Pour la US Navy comme pour l’industrie, la question n’est plus de savoir s’il faut déployer massivement des unités autonomes ou mixtes humain-machine, mais à quelle vitesse il est possible de le faire et comment rendre efficient ce processus complexe.

Le rapport fait ressortir, sans insister néanmoins, l’importance des ressources humaines dans l’accomplissement de cette mutation. En effet, pour une grosse organisation, qu’elle soit militaire ou civile, l’introduction de robots modifie en profondeur les modes opératoires, les compétences requises par les personnes interagissant avec ces machines, et le fonctionnement des processus de maintenance.

Souvenons-nous que la montée en compétence du personnel est inversement proportionnelle au degré d’autonomie des machines. Le rapport présente une gradation à cinq niveaux de l’implication humaine, qui s’applique aussi à l’industrie :

  1. Réalisé par un humain – une ronde conventionnelle
  2. Téléopéré par un humain – typiquement une inspection par drone
  3. Supervisé par un humain – plusieurs robots en autonomie partielle contrôlés à distance
  4. Équipe humain-machine – utilisation des capacités de détection et de portage du robot dans une équipe mixte ou dans la répartition de tâches
  5. Autonomie quasi complète – le robot effectue seul des missions et décide des actions à entreprendre en fonction du type d’incident

Dans cette échelle, au plus le robot devient autonome, au plus le niveau d’expertise pour le programmer, le contrôler et le maintenir en opération est élevé. Cela constitue un enjeu d’autant plus grand pour l’industrie de la sécurité, car, en raison de contraintes de rentabilité et de manque de personnel, elle doit viser rapidement à la plus grande autonomie possible.
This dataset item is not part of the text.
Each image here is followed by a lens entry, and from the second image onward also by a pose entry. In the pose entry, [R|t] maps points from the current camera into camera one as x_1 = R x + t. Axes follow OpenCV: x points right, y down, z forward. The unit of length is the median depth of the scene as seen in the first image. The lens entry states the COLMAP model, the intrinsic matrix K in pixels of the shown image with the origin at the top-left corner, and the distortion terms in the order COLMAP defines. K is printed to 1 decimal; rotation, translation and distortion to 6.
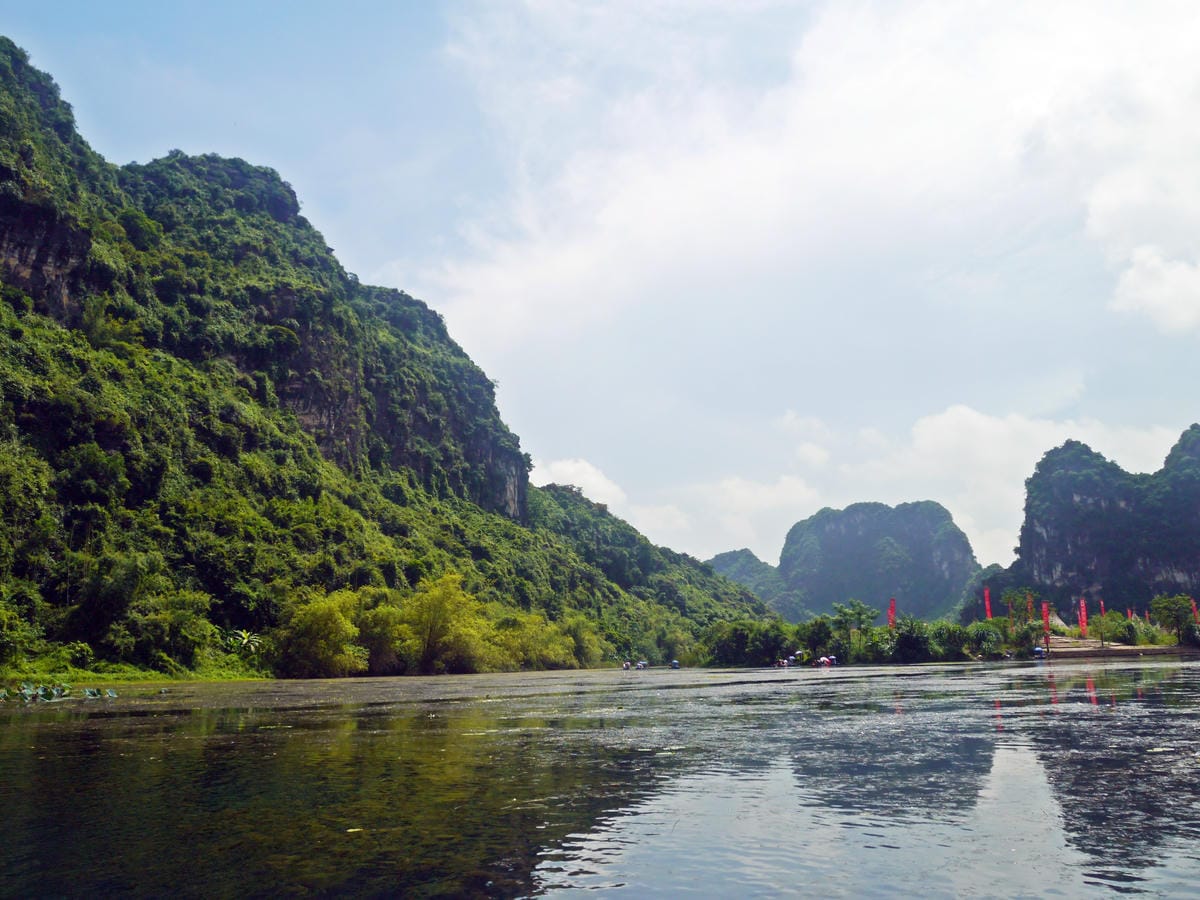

Mais le niveau 5 de l’autonomie quasi complète a un coût élevé. Le niveau 4 des équipes humain-machine est peu rentable et ne résout pas le problème du manque de ressources humaines. Et ce sont donc les plus grosses organisations qui pourront rapidement tirer leur épingle du jeu en déployant une flotte de robots de niveau 3, c’est-à-dire une série de robots en autonomie partielle, donc moins coûteux à programmer, supervisés par un seul humain capable de résoudre à distance les problèmes complexes rencontrés par les robots de sa flotte.

À titre d’exemple, notre robot THALAMUS est capable de travailler à tous les niveaux, du mode téléopéré à l’autonomie quasi complète. Par défaut, la machine peut se déplacer de manière autonome sur un terrain donné, effectuer des activités de détection d’intrusion, déclencher des alarmes ou diffuser des messages préenregistrés, et transmettre des flux vidéo. Ainsi, le THALAMUS peut fonctionner quasi sans coût additionnel en niveau 3 comme en niveau 5 aussi longtemps que les missions ne lui demandent pas d’acquérir de nouvelles connaissances.

Les investissements additionnels interviennent lorsque l’entreprise désire mettre en place des scénarios complexes faisant appel à de l’apprentissage profond (deep learning) et des processus décisionnels basés sur des algorithmes d’IA particuliers. Cette proportion de sur-mesure qui fait évoluer le niveau d’autonomie du robot de niveau 3 au niveau 5 est donc à évaluer dans une pure logique économique de retour sur investissement, en laissant de côté le désir d’avoir un robot de science-fiction patrouiller son périmètre afin de privilégier un outil robotique, comme le THALAMUS, utilisé au mieux de ses capacités.